As you can see, I added printk_cpu and smp_processor_id() to the printk
timestamp output and thus it is obvious that the different times come
from different CPUs.

I have to admit that I do not understand the cpu_clock() implementation,
but I can only point out that the bug seems to be there since our
sched_clock() uses the timebase which is certainly synchronized.
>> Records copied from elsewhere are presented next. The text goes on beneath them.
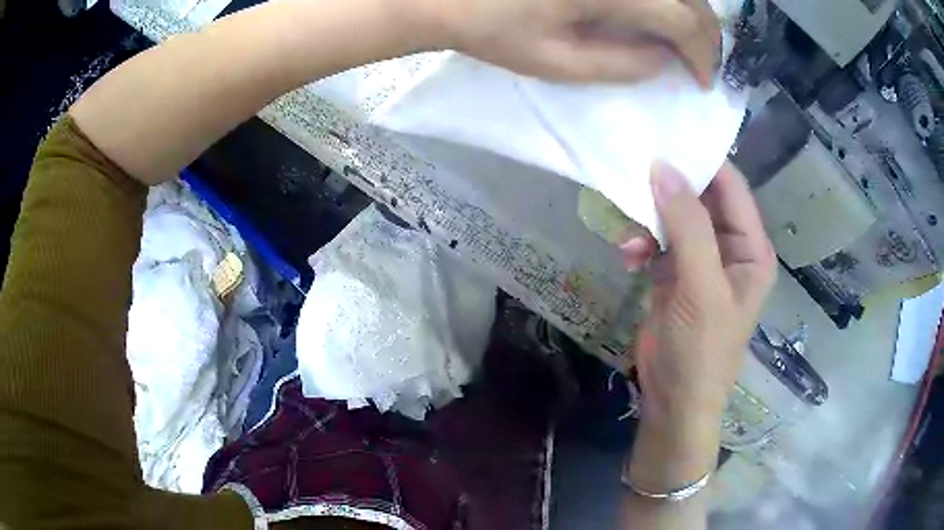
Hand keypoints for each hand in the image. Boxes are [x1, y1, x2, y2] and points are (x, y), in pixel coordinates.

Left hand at [418, 0, 720, 85]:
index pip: (684, 21)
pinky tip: (661, 12)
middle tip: (702, 62)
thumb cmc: (492, 28)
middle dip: (706, 33)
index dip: (703, 55)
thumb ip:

For the
fun of it, here's another output, with get_tb() thrown in:

[   15.285317 (0/0,1734086151)]
[   13.563845 (3/3,1757040324)]
[   13.700157 (3/3,1773150788)]
[   15.181275 (1/1,1829646200)]
[   15.181343 (1/1,1829648488)]
[   16.987944 (0/0,1829664311)]
[   16.988485 (0/0,1829682407)]
[   12.047482 (2/2,1829690681)]

As expected, the timebase is perfectly fine, it's monotonously
increasing over all the processors, but cpu_clock() doesn't seem to
notice. Not sure what to make of it. It seems just using the timebase
(in form of sched_clock()) ought to be perfectly fine and even have less
overhead than all this cpu_clock() business.